The largest volume detector ever constructed for a particle collider, ATLAS has the dimensions of a cylinder, 46m long, 25m in diameter, and sits in a cavern 100m below ground. The ATLAS detector weighs 7,000 tonnes, similar to the weight of the Eiffel Tower.
The detector itself is a many-layered instrument designed to detect some of the tiniest yet most energetic particles ever created on earth. It consists of six different detecting subsystems wrapped concentrically in layers around the collision point to record the trajectory
, momentum, and energy of particles, allowing them to be individually identified and measured. A huge magnet system bends the paths of the charged particles so that their momenta can be measured as precisely as possible.

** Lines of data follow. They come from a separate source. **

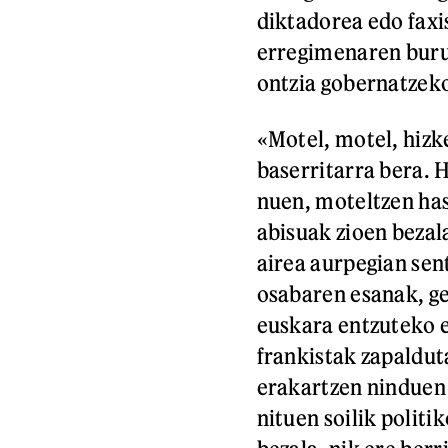
diktadorea edo faxi
erregimenaren buru 
ontzia gobernatzek
«Motel, motel, hizk
baserritarra bera. 
nuen, moteltzen has
abisuak zioen bezala
airea aurpegian sen
osabaren esanak, ge
euskara entzuteko e
frankistak zapaldut
erakartzen ninduen 
nituen soilik polit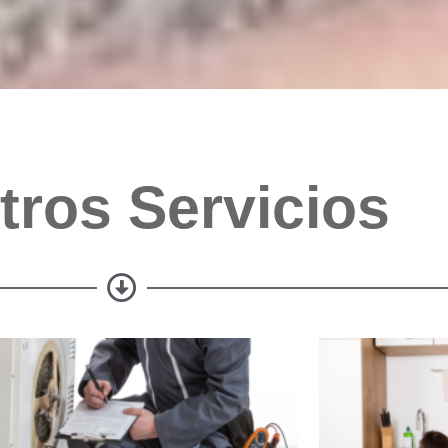
tros Servicios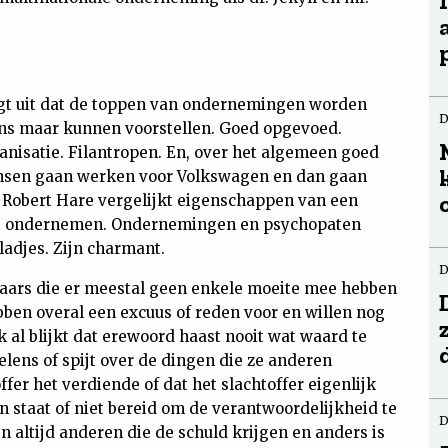
t uit dat de toppen van ondernemingen worden
D
ons maar kunnen voorstellen. Goed opgevoed.
anisatie. Filantropen. En, over het algemeen goed
ensen gaan werken voor Volkswagen en dan gaan
r Robert Hare vergelijkt eigenschappen van een
et ondernemen. Ondernemingen en psychopaten
ladjes. Zijn charmant.
D
naars die er meestal geen enkele moeite mee hebben
bben overal een excuus of reden voor en willen nog
k al blijkt dat erewoord haast nooit wat waard te
lens of spijt over de dingen die ze anderen
er het verdiende of dat het slachtoffer eigenlijk
in staat of niet bereid om de verantwoordelijkheid te
D
 altijd anderen die de schuld krijgen en anders is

Beams of particles travelling at energies up to seven trillion electron-volts, or speeds up to 99.999999% that of light, from the LHC collide at the centre of the ATLAS detector producing collision debris in the form of new particles which fly out in all directions. Over a billion particle interactions take place in the ATLAS detector every second, a data rate equivalent to 20 simultaneous telephone conversations held by every person on the earth. Only one in a million collisions are flagged as potentially interesting and recorded for further study. The detector tracks and identifies particles to investigate a wide range of physics, from the study of the Higgs boson and top quark to the search for extra dimensions and particles that could make up dark matter.